ASSIGNMENT
Report every line in the listing that contains the string "file".

EXTRACTED RECORDS

== == ==

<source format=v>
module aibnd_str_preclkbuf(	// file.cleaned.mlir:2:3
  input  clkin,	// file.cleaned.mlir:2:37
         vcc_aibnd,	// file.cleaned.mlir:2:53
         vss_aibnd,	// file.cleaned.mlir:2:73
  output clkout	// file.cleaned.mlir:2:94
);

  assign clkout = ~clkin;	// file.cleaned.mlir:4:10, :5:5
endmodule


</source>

== == ==

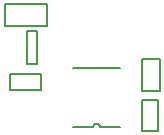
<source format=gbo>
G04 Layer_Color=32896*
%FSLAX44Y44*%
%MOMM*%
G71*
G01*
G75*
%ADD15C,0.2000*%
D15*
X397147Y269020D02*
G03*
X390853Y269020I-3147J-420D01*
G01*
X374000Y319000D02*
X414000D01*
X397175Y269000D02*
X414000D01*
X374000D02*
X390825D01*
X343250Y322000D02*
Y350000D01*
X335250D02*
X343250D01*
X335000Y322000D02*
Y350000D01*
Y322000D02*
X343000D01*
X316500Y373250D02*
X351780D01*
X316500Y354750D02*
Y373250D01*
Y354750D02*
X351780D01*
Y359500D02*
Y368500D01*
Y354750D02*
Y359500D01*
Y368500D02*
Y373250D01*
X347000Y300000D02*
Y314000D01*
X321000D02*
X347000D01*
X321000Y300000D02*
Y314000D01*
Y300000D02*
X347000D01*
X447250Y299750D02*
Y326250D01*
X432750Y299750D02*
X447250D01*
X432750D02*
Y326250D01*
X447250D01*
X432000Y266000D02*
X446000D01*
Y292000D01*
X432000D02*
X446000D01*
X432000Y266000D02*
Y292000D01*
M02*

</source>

== == ==

PROBLEM SOLUTION
module aibnd_str_preclkbuf(	// file.cleaned.mlir:2:3
  input  clkin,	// file.cleaned.mlir:2:37
         vcc_aibnd,	// file.cleaned.mlir:2:53
         vss_aibnd,	// file.cleaned.mlir:2:73
  output clkout	// file.cleaned.mlir:2:94
  assign clkout = ~clkin;	// file.cleaned.mlir:4:10, :5:5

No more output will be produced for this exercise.